I work on a python based video downloader/player and I'm working on
replacing a pickle based on disk database with a berkely db with a
pickle per object (so that I can update each object without having to
rewrite the whole database.)
So, I started by creating my database without using any of the
transaction stuff, but then I had some corruption problems. So I
turned on transactions and logging and such, and now it seems to be
proof against crashing, but the log files get very large very fast. As
in 450MB within an hour or two of actively using the program.
The question is, what am I doing wrong and how do I fix it? Creating
such a huge database is not acceptable, and neither is losing data.
Can berkeley-db fill my needs in this case?

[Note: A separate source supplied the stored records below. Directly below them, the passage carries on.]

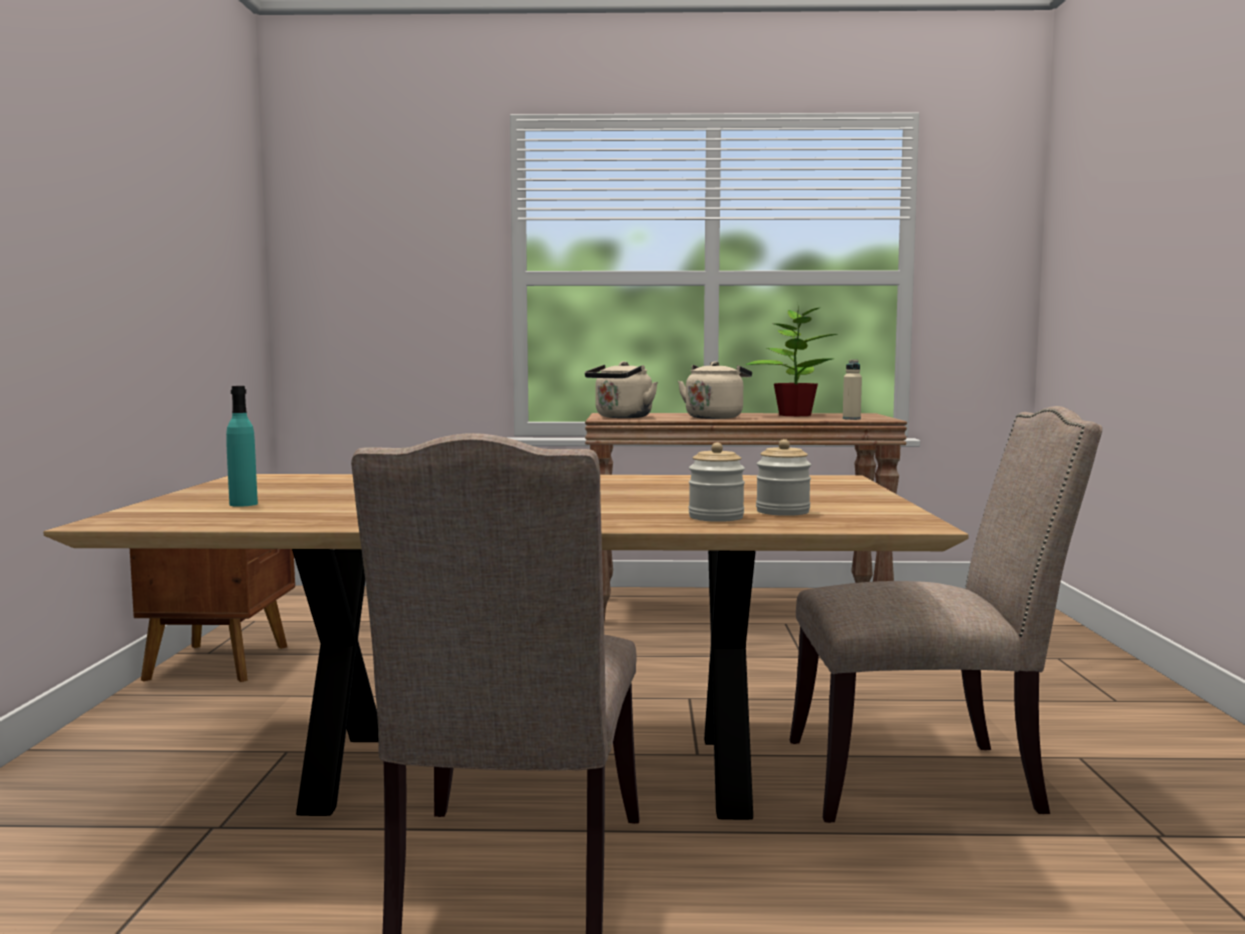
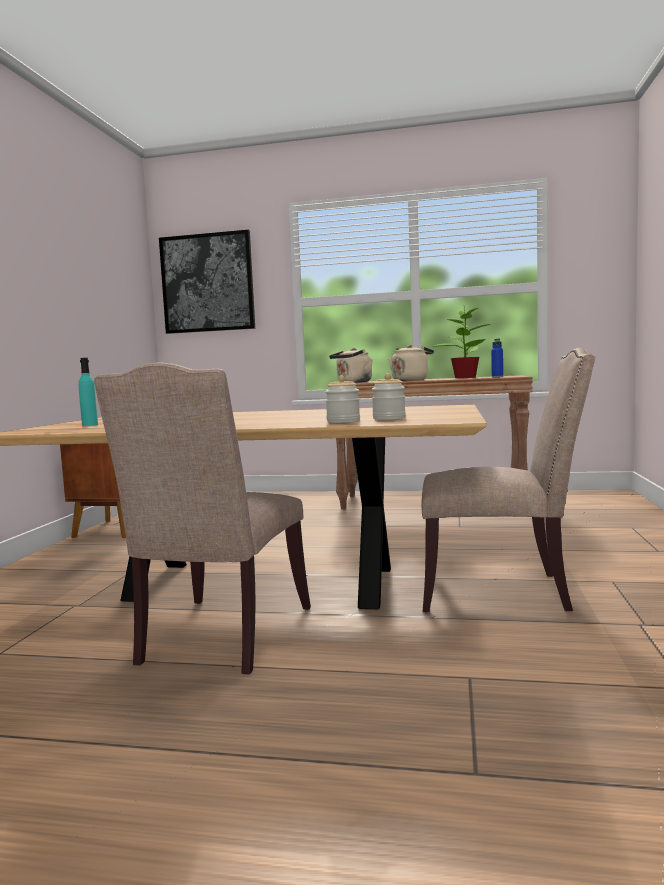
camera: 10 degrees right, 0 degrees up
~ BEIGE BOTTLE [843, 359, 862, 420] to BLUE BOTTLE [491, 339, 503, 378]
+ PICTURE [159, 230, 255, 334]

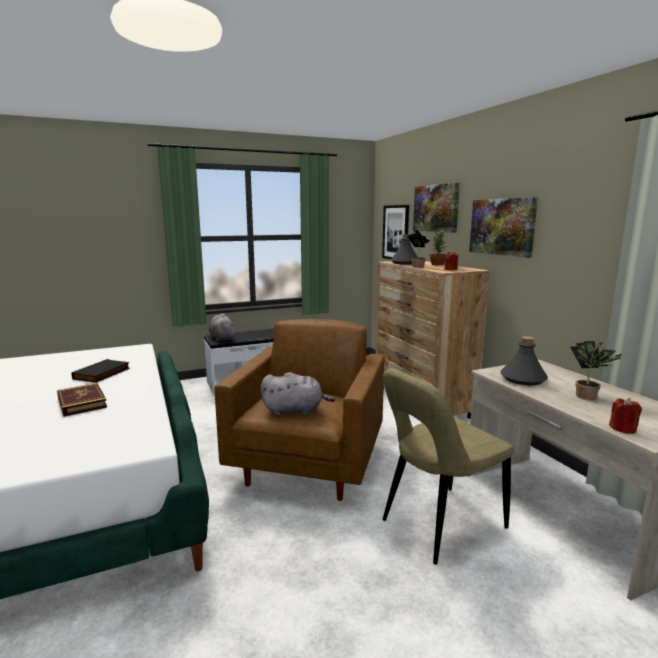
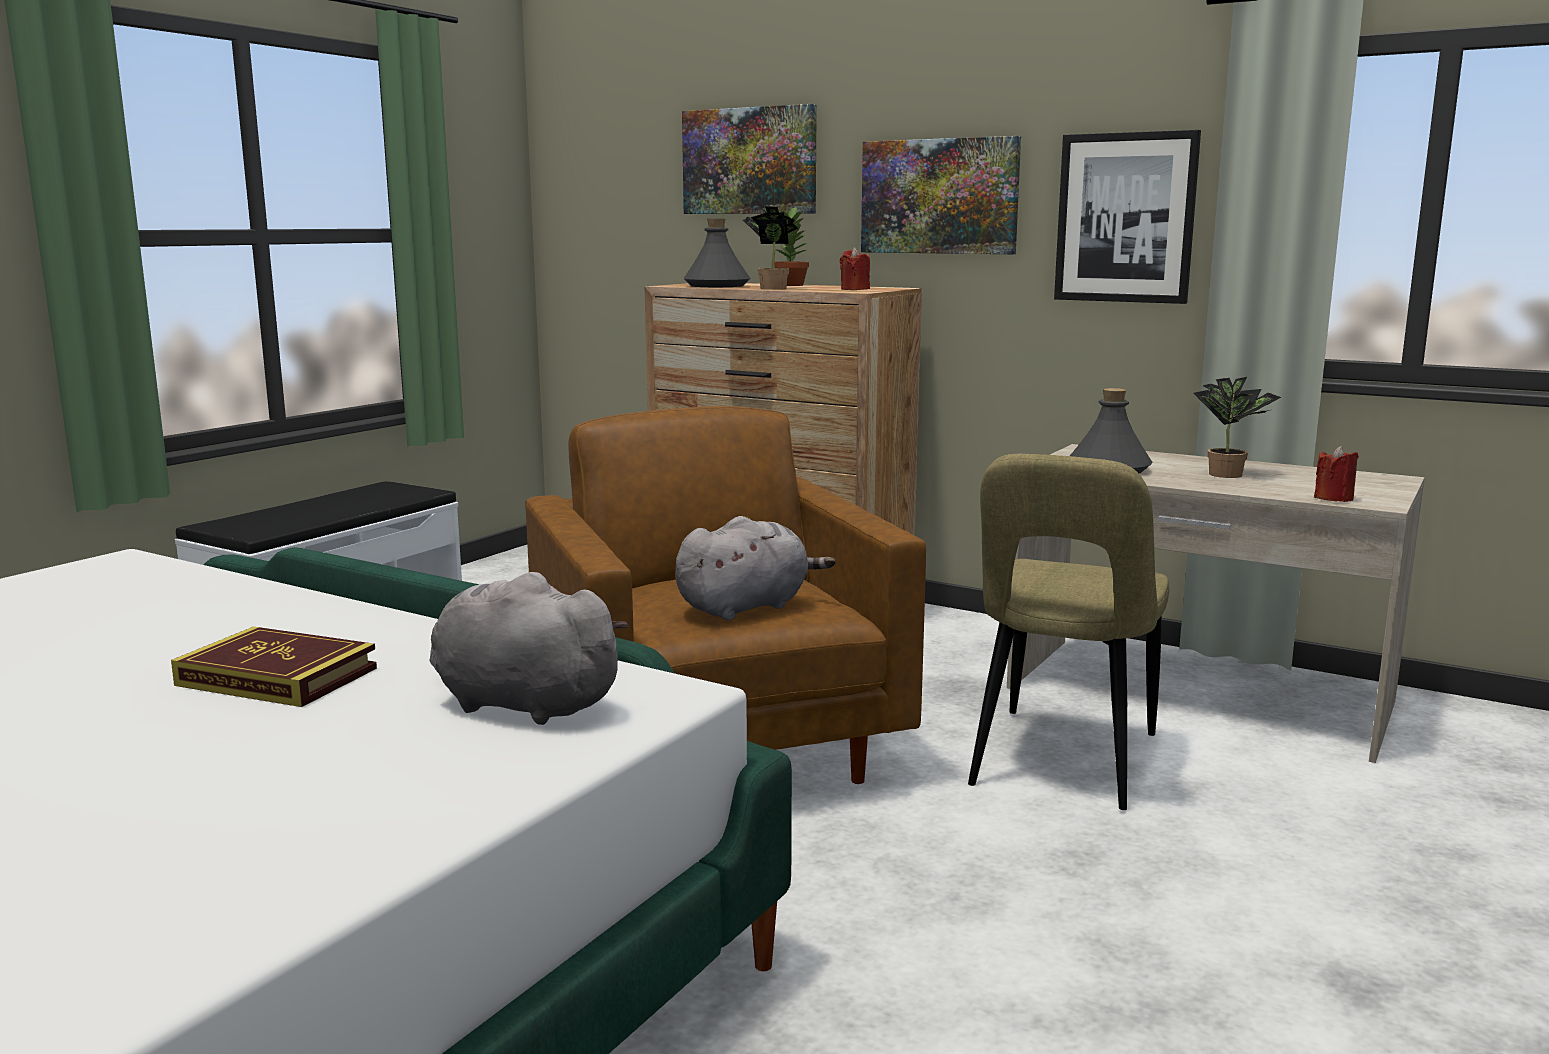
camera: 35 degrees left, 0 degrees up
~ PICTURE [382, 205, 409, 259] to [1054, 130, 1201, 304]
~ GREY PLUSH TOY [209, 313, 235, 341] to [430, 572, 629, 725]
- BLACK BOOK [72, 359, 130, 383]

So, how do I currently create the database? I create the dbenv and I
call set_flags with DB_AUTO_COMMIT | DB_TXN_NOSYNC. Then I open the
environment with DB_INIT_LOG | DB_INIT_MPOOL | DB_INIT_TXN | DB_RECOVER
Quote:
DB_CREATE. After that, I open the database with no flags. If that
fails, I open the database with flags=DB_CREATE and dbtype=DB_HASH.
|
I use a transaction the first time I create the database, but after
that I depend on DB_AUTO_COMMIT. I use a cursor when loading the
database, but close it when done.
My behavior during use consists of lots and lots of writing of the same
key with updating values.
Finally, I close the db and the dbenv on program shutdown.